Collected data

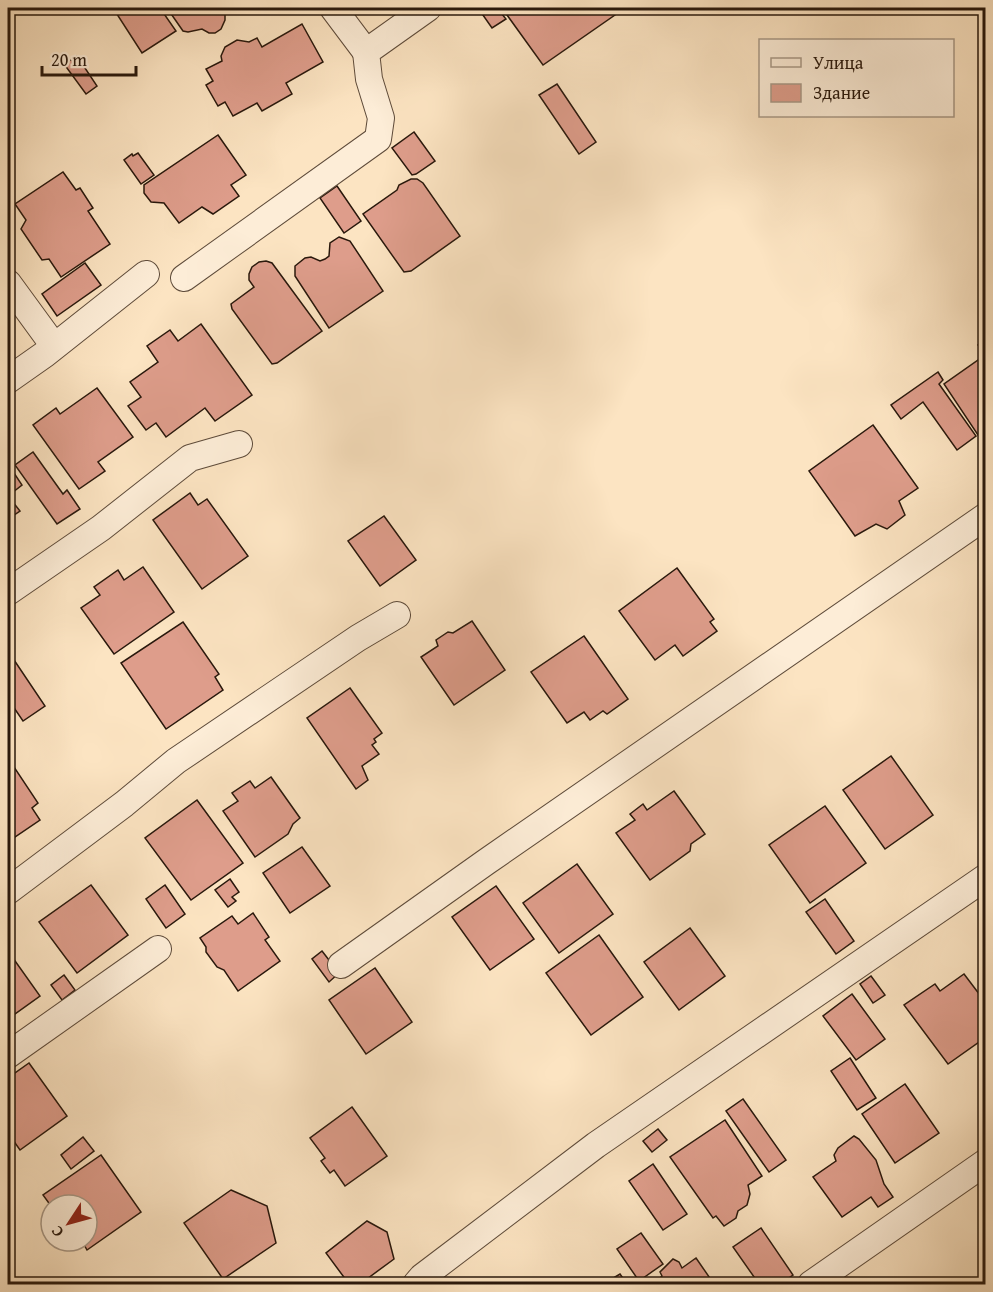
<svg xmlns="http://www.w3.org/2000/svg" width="993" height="1292" font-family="'Gentium Book Plus',serif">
<rect width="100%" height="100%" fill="#fce4c2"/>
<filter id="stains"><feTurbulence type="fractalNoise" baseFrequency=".00333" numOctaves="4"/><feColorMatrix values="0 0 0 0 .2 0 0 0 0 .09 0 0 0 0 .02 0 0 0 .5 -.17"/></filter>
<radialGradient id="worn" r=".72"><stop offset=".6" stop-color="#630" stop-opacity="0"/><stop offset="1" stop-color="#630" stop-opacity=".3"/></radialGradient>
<g fill="#de9d8b" stroke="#29180c" stroke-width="1.5">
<polygon points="113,8 160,8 176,31 142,53"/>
<polygon points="167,8 233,8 225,13 225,20 221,29 215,33 209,33 202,29 188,32 183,31"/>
<polygon points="478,8 497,8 506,19 492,28"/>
<polygon points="502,8 625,8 543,65"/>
<polygon points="302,24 323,62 286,83 292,94 262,111 257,103 233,116 225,102 218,106 206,85 213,81 206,69 222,61 221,56 225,47 237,40 249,42 257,38 262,47"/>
<polygon points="77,56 97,86 86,94 64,64"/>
<polygon points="557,84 596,142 579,154 539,95"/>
<polygon points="414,132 435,161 416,174 412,175 392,148"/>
<polygon points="218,135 246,175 231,185 239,196 213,214 202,207 179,223 164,203 151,202 144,193 144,185"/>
<polygon points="138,153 154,175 141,184 124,160 132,154 133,156"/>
<polygon points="63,172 76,190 80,188 93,208 88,211 110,244 61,277 49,259 42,260 21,229 26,220 15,204"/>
<polygon points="411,179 417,179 423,183 460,236 411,271 404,272 363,214 397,190 399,185"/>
<polygon points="337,186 361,221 344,233 320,198"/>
<polygon points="339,237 350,241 383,291 329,328 295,276 295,266 305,258 311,257 320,261 325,259 329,256 330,243"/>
<polygon points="266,261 272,263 322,331 277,363 272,364 232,309 231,304 254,287 249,280 249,274 252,267 259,262"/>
<polygon points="85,263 101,285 57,316 42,294"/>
<polygon points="201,324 252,395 215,421 205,408 166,437 156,423 146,430 128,406 141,397 130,382 158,362 147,346 170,330 178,341"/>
<polygon points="986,340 986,434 980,438 944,384 985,355 978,345"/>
<polygon points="938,372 943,380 939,384 976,436 957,450 923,402 901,419 891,405"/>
<polygon points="97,388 133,437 98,462 105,471 79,489 33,425 56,408 60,414"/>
<polygon points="873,425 918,488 899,501 905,515 887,529 876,524 855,536 809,471"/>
<polygon points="33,452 63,494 67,490 80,509 57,524 15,465"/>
<polygon points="8,464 22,485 8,496 20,511 8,519"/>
<polygon points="190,493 198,505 207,499 248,556 202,589 153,520"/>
<polygon points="384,516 416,560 380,586 348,541"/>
<polygon points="143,567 174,612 114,654 81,608 100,595 94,587 118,570 124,580"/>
<polygon points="677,568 714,619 710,622 717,631 683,656 675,645 655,660 619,611"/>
<polygon points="472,621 505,670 454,705 421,657 438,646 436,640 448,632 453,633"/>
<polygon points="183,622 219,674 215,677 223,690 166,729 121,663"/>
<polygon points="584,636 628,699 607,714 603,711 590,720 584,712 567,723 531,672"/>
<polygon points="8,651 45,706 23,721 8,699"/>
<polygon points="350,688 382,733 374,739 376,742 372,745 379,754 362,766 368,780 356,789 307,718"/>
<polygon points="891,756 933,815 885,849 843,790"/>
<polygon points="8,758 38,803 32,808 40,820 9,841"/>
<polygon points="271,777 300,818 293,824 288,834 255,857 223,811 238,801 232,793 250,781 255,788"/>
<polygon points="674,791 705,834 691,844 690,851 650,880 616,833 635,820 630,814 643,804 647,810"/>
<polygon points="197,800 243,863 191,900 145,838"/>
<polygon points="825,806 866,863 810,903 769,845"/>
<polygon points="302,847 330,886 290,913 263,873"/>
<polygon points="577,864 613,914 559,953 523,903"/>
<polygon points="230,879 239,892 232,897 236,901 228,907 215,890"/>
<polygon points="91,885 128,935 77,973 39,922"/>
<polygon points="165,885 185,914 166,928 146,899"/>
<polygon points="496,886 534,939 490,970 452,917"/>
<polygon points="825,899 854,941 836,954 806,912"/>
<polygon points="253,913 269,937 265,940 280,961 238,991 224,970 217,967 206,952 206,947 200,938 232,916 238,924"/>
<polygon points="690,928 725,976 679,1010 644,962"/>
<polygon points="599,935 643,997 591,1035 546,973"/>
<polygon points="8,951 40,996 8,1019"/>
<polygon points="322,951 339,973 329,982 312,959"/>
<polygon points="375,968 412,1022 366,1054 329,1000"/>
<polygon points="964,974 986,1003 986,1037 948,1064 904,1005 935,984 940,991"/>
<polygon points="64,975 75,990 62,1000 51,985"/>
<polygon points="871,976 885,995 873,1003 860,984"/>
<polygon points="852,994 885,1039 856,1060 823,1016"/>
<polygon points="850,1058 876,1098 857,1110 831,1071"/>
<polygon points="29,1063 67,1116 20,1150 8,1133 8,1078"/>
<polygon points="905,1084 939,1133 895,1163 862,1114"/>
<polygon points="743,1099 786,1160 769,1172 726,1111"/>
<polygon points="352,1107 387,1156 345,1186 334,1170 330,1173 321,1161 325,1158 310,1138"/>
<polygon points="725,1120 762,1176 748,1185 750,1194 747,1205 738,1211 736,1218 724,1226 716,1216 713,1218 670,1157"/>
<polygon points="658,1129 667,1140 652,1152 643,1141"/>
<polygon points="854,1136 859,1139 876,1160 884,1184 893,1197 878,1207 871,1197 842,1217 813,1177 836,1161 834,1155 838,1148"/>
<polygon points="83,1137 94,1151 71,1169 61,1155"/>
<polygon points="101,1155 141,1212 87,1250 82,1241 87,1241 87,1205 51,1206 43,1195"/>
<polygon points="653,1164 687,1214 663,1230 629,1181"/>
<polygon points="231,1190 267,1206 276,1243 223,1279 184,1223"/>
<polygon points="367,1221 387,1232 394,1259 360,1284 349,1284 326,1253"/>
<polygon points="761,1228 793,1275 780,1284 759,1284 733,1247"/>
<polygon points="641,1233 663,1264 639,1281 617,1249"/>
<polygon points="696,1258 714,1284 653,1284 662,1276 660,1272 673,1259 679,1262 682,1268"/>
<polygon points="620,1274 627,1284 603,1284"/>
</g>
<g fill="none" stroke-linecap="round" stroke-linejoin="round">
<defs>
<g id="minor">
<polyline points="333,8 366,52"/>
<polyline points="184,278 378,139 381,118 369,79 366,52 428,8"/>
<polyline points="8,283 54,346"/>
<polyline points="8,380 45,354 146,274"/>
<polyline points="8,592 101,528 190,458 239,444"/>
<polyline points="8,891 124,804 176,761 358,638 397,615"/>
<polyline points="341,965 486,862 986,516"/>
<polyline points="8,1055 158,949"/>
<polyline points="416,1284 422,1277 596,1145 986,877"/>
<polyline points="811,1284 986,1162"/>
</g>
</defs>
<use href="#minor" stroke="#5e4b3a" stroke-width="28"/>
<use href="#minor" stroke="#fdedd7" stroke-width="26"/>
</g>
<rect width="993" height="1292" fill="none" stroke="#fce4c2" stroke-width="30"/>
<rect x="9" y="9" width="975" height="1274" fill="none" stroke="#29180c" stroke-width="3"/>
<rect x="15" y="15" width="963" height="1262" fill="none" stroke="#29180c" stroke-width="1.5"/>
<rect x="759" y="39" width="195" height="78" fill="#fdedd7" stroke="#a89886" stroke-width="1.5"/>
<rect x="771" y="58" width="30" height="9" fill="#fdedd7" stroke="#a89886" stroke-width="1.5"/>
<text x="813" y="69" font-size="18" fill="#29180c">Улица</text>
<rect x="771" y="84" width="30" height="18" fill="#de9d8b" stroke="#a89886" stroke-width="1.5"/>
<text x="813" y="99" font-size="18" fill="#29180c">Здание</text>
<g transform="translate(69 1223) rotate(234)"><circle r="28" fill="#fdedd7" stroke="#a89886" stroke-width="1.5"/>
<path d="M0-4.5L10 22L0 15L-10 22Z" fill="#8f2418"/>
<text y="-9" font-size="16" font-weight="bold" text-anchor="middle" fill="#29180c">С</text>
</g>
<path d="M42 66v9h94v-9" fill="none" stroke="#29180c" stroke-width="3"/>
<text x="51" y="66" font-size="18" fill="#29180c" stroke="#fdedd7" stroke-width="4.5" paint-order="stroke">20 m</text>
<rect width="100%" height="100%" filter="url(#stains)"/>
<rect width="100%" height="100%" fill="url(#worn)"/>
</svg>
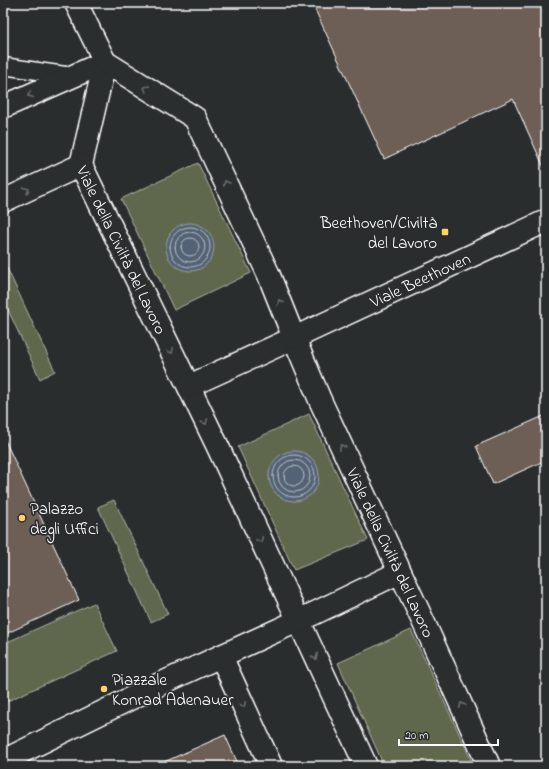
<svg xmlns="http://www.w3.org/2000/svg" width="549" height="769" font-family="'Indie Flower',sans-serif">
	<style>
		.green { fill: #5f674d; stroke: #afb3a6 }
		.water { fill: #526374; stroke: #97a1ac }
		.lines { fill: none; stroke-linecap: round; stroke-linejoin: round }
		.shore { stroke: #bac1c7; stroke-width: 1 }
		.building { fill: #6d5e54; stroke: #fff }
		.service-casing { stroke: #fff; stroke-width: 19 }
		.minor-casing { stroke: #fff; stroke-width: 25 }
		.tertiary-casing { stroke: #fff; stroke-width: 25 }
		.service { stroke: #2a2d2e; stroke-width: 16 }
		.minor { stroke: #2a2d2e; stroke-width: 22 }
		.tertiary { stroke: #2a2d2e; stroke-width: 22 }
		.oneway { stroke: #6a6c6d }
		.poi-dot { fill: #ffd166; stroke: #2a2d2e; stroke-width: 1.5 }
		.labels { text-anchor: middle; stroke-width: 3.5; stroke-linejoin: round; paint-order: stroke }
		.poi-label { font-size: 17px; fill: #fff; stroke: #2a2d2e; text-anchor: start }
		.street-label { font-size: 17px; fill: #fff; stroke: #2a2d2e }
	</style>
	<rect width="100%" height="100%" fill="#2a2d2e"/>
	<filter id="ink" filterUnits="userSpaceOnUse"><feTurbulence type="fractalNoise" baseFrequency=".025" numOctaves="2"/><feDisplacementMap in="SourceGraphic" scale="8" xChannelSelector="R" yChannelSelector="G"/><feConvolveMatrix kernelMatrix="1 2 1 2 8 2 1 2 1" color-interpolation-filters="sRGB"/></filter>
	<g filter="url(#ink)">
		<path class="green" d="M198 163 251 273 174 310 121 199Z
			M7 268 55 371 40 379 3 299V270Z
			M309 414 368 540 294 570 238 447Z
			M114 500 168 614 151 622 98 507Z
			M94 603 117 651 3 703V644Z
			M411 630 474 766H384L338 663Z"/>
		<path class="water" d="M166 247a24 24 0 1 1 48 0a24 24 0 1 1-48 0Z
			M269 476a25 25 0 1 1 50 0a25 25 0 1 1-50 0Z"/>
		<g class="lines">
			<path class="shore" d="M170 247a20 20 0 1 1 40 0a20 20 0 1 1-40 0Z
				M175 247a15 15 0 1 1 30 0a15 15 0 1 1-30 0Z
				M181 247a9 9 0 1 1 18 0a9 9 0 1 1-18 0Z
				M273 476a21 21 0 1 1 42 0a21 21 0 1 1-42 0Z
				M278 476a16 16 0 1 1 32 0a16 16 0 1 1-32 0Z
				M284 476a10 10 0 1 1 20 0a10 10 0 1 1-20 0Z"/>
		</g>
		<path class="building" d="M312 3H546V172L513 99 384 159Z
			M546 415V460L493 484 476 446Z
			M3 436 79 600 3 635Z
			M225 735 239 766H155Z"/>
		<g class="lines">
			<g class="service-casing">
				<path id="service" d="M3 66 72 76"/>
			</g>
			<g class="minor-casing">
				<g id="minor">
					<path id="s1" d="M105 62 81 165 218 447 366 766"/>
					<path d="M3 107 105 62"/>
					<path d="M3 201 81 165"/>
					<path id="s2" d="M189 386 294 338 320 400 423 621 489 766"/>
					<path d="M221 656 271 766"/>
					<path d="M3 761 160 684 315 613 400 572"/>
				</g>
			</g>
			<g class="tertiary-casing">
				<g id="tertiary">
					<path id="s3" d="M76 3 105 62 195 118 268 273 294 338 546 221"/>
				</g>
			</g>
			<use href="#service" class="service"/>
			<use href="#minor" class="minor"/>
			<use href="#tertiary" class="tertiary"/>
		</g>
		<defs><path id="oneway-chevron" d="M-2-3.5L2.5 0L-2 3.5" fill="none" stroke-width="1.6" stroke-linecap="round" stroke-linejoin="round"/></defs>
		<g class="oneway">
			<use href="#oneway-chevron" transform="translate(146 88) rotate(-148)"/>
			<use href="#oneway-chevron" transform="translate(30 95) rotate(156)"/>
			<use href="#oneway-chevron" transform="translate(226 183) rotate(-115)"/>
			<use href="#oneway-chevron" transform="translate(27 190) rotate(-25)"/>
			<use href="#oneway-chevron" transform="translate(280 302) rotate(-112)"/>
			<use href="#oneway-chevron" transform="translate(171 351) rotate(64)"/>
			<use href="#oneway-chevron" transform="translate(205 422) rotate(64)"/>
			<use href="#oneway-chevron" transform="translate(342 447) rotate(-115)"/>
			<use href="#oneway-chevron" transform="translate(260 540) rotate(65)"/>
			<use href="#oneway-chevron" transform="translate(315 657) rotate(64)"/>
			<use href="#oneway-chevron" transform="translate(243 705) rotate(65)"/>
			<use href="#oneway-chevron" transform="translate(462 705) rotate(-114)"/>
		</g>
	</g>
	<g class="poi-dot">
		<rect x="441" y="228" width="8" height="8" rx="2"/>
		<circle cx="22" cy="518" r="4"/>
		<circle cx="104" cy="689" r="4"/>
	</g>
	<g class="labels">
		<g class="poi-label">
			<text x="437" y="228" text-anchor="end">Beethoven/Civiltà<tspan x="437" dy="20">del Lavoro</tspan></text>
			<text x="30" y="514">Palazzo<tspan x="30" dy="20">degli Uffici</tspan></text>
			<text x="112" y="685">Piazzale<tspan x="112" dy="20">Konrad Adenauer</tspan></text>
		</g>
		<g class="street-label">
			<text dy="6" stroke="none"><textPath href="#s1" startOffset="200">Viale della Civiltà del Lavoro</textPath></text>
			<text dy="6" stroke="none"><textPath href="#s3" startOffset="552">Viale Beethoven</textPath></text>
			<text dy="6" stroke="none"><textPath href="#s2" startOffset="351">Viale della Civiltà del Lavoro</textPath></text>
		</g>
	</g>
	<rect width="549" height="769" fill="none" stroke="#2a2d2e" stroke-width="16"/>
	<rect x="8" y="8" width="533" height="753" fill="none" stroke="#fff" stroke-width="1.5" filter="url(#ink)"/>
	<path d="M399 739v6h99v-6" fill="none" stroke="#ffffff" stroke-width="2"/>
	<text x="405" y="739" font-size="12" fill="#ffffff" stroke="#2a2d2e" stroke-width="3" paint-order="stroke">20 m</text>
</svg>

- _Task directions_
Return every line of the data above in which "middle" appears.

- _Exercise result_
<text y="-9" font-size="16" font-weight="bold" text-anchor="middle" fill="#29180c">С</text>
		.labels { text-anchor: middle; stroke-width: 3.5; stroke-linejoin: round; paint-order: stroke }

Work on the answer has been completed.